On Stormy Hours

If you look into my eyes, can you tell I wept for hours? That I sobbed, hyperventilated, cried out? Or do I look okay now?

If you hear my voice, can you tell three words, sometimes joined, sometimes separate, screamed in my mind most of the afternoon and evening? “WHY?” “Suicide.” “Cooper.” Or do I seem free of torment?

If you pass me in the aisle, can you tell I’m fighting tears in a grocery store for the first time in months? Or do I just look like another tired, masked shopper?

If you spot me parked in a turnaround at Spring Lake, staring across the lake at the finally-green trees, can you tell I’m searching for all the life I can see? Or am I just another weirdo?

Some hours feel impossible to survive and are impossible to explain. From the outside, those hours and the people living them must look like ordinary hours, ordinary people.

From the inside, nothing is ordinary.

Those hours are the worst; both body and mind are conflicted, confused, under attack, and there’s no rescue to be found. In those hours, I want and need to be alone, but also wish for someone to fix it. Fix me.
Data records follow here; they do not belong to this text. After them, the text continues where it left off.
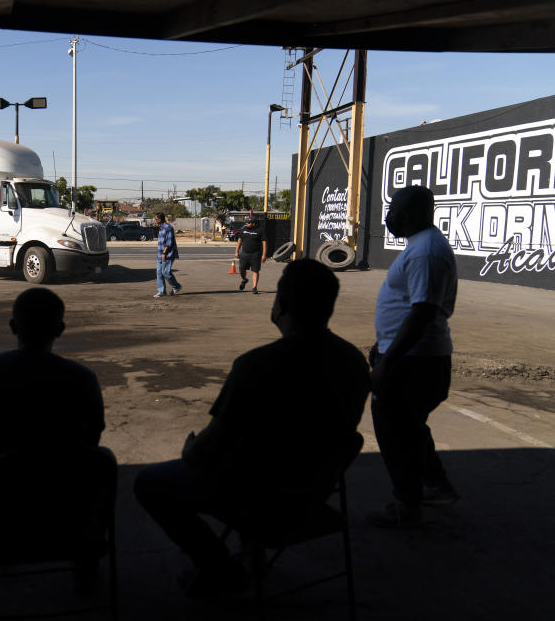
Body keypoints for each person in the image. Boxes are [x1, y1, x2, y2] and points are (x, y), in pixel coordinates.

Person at [134, 259, 370, 598]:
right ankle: (249, 555)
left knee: (150, 483)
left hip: (260, 499)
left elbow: (205, 453)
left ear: (281, 305)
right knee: (261, 455)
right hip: (311, 494)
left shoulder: (257, 365)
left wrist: (190, 451)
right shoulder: (353, 361)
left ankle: (222, 570)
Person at [0, 288, 106, 523]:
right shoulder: (81, 379)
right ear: (60, 330)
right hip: (64, 502)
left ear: (13, 327)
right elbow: (91, 440)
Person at [368, 185, 459, 529]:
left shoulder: (425, 253)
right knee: (410, 427)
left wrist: (389, 362)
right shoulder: (422, 246)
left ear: (405, 215)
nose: (388, 217)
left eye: (392, 211)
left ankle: (406, 506)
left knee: (394, 432)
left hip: (414, 362)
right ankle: (436, 485)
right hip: (414, 357)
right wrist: (384, 345)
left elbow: (422, 312)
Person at [235, 215, 267, 294]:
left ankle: (254, 287)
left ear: (254, 223)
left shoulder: (260, 230)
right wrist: (236, 251)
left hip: (255, 254)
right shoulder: (244, 230)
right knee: (242, 270)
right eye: (247, 222)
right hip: (244, 254)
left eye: (249, 222)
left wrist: (264, 255)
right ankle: (244, 280)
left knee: (255, 270)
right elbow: (239, 241)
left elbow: (264, 243)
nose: (247, 223)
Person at [153, 212, 182, 298]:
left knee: (166, 272)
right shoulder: (161, 227)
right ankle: (161, 291)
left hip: (168, 254)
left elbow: (169, 243)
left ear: (160, 219)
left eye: (156, 219)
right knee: (159, 273)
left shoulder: (168, 228)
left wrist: (164, 254)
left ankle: (176, 286)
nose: (155, 220)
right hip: (160, 254)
Driving, wandering, avoiding going home for a while, cycling through jags of crying, I mentally work through my list of safe people — those family and friends who would do anything in their power to help — but nobody on that list is a magician. Nobody on that list can fix me, make my reality a happier place to inhabit. They already pray for me every day. They can’t fix a meltdown. Instead, they’d be stuck watching me ugly cry and trying to figure out what the hell they were supposed to do as I choked out incoherent chunks of words.

There’s nothing to be done, at least nothing I’ve found, and that’s the scariest feeling. On the days I’m so despondent, so hopeless, so damn sad, all I can do is outlast the feeling and pray for a better day tomorrow. Again, I can’t go over it, can’t go under it, can’t go around it, gotta go through it.
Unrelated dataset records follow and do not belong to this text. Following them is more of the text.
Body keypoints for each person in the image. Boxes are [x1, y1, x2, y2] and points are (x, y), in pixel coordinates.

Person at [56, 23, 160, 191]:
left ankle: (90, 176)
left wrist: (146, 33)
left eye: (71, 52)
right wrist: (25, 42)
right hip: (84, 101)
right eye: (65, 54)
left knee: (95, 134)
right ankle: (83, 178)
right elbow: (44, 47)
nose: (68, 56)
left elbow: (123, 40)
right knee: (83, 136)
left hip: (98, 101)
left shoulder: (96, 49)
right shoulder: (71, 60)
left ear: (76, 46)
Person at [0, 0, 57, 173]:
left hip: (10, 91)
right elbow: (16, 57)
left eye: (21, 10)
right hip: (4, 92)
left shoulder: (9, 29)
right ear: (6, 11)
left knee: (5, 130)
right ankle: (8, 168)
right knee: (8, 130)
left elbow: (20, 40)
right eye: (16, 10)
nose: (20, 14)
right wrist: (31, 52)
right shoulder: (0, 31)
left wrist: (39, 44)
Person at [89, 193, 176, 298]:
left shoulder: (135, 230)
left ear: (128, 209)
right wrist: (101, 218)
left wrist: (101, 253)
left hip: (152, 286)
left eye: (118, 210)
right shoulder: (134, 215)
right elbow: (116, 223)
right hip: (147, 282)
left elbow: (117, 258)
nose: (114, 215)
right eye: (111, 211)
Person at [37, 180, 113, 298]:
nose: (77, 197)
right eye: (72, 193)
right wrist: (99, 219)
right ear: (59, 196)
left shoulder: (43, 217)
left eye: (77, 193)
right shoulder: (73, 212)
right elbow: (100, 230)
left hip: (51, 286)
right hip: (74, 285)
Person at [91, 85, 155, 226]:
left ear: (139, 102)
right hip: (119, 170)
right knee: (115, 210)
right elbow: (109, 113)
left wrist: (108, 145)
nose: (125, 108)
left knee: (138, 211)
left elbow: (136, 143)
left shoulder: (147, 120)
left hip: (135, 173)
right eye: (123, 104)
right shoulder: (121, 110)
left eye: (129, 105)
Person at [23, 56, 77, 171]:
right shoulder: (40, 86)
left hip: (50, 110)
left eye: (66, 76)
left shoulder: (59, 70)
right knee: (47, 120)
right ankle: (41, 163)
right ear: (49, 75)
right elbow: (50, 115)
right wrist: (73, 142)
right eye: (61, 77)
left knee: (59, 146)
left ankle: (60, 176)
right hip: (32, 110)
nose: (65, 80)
So, I drive. I buy groceries that could’ve waited, treat myself to McAlister’s strawberry lemonade, drive to a lake and dream of paddling, of making eye contact with deer and bald eagles. I sit on the couch for hours, coloring leaves and listening to rain fall. And gradually, the scratch of the colored pencil replaces my sad breaths and the rain takes over for my tears. My heart remembers its normal rhythm and my gut unknots. Pseudo-equilibrium returns.

My pillowcase was damp with tears by the time I finally fell asleep, but dry by morning. These storms inside me pass. I return to my baseline sadness of After.